A new study has linked inadequate sleep to mental health complications in young people. The research reveals that sleep deprivation may compromise the emotional well-being of children.
Study lead author Dr. Candice Alfano is a professor of Psychology at the University of Houston and the director of the Sleep and Anxiety Center of Houston.
“After sleep restriction, we observed changes in the way children experience, regulate and express their emotions,” said Dr. Alfano. “But, somewhat to our surprise, the most significant alterations were found in response to positive rather than negative emotional stimuli.”
A growing collection of research shows that sleep deprivation can damage emotional health, yet there has been a lack of experimental studies to investigate this correlation in children.
For the current study, Dr.
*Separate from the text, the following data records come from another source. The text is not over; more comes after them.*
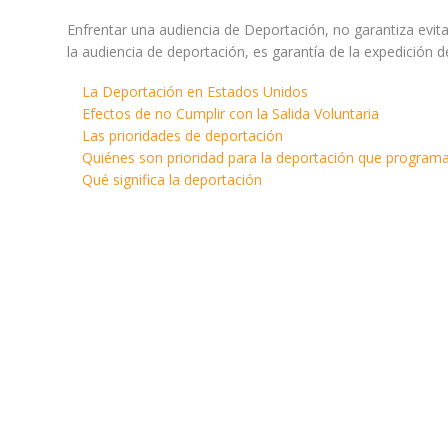
Enfrentar una audiencia de Deportación, no garantiza evit
la audiencia de deportación, es garantía de la expedición 
La Deportación en Estados Unidos
Efectos de no Cumplir con la Salida Voluntaria
Las prioridades de deportación
Quiénes son prioridad para la deportación que program
Qué significa la deportación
Alfano and her team assessed 53 children between the ages of 7 and 11 using a variety of methods. The children participated in two emotional assessments – one following a night of healthy sleep and one following two nights of extremely restricted sleep.
The children viewed a range of pictures and movie clips to evoke both positive and negative emotions. The researchers recorded how the children responded on multiple levels, including their facial expressions.
The team also collected respiratory sinus arrhythmias, an indicator of cardiac-linked emotion regulation, for a more objective approach.
“Studies based on subjective reports of emotion are critically important, but they don’t tell us much about the specific mechanisms through which insufficient sleep elevates children’s psychiatric risk.”
According to Dr. Alfano, the findings may provide a new understanding of how poor sleep can “spill over” into children’s everyday social and emotional lives.
“The experience and expression of positive emotions are essential for children’s friendships, healthy social interactions and effective coping. Our findings might explain why children who sleep less on average have more peer-related problems,” said Dr. Alfano.
The study also showed that the emotional impacts of sleep loss were not consistent among the children. In particular, children with pre-existing anxiety symptoms exhibited the most dramatic emotional responses to sleep deprivation.
Dr. Alfano said the results highlight a need to prioritize healthy sleep habits in emotionally vulnerable children.
The study is published in the Journal of Child Psychology and Psychiatry.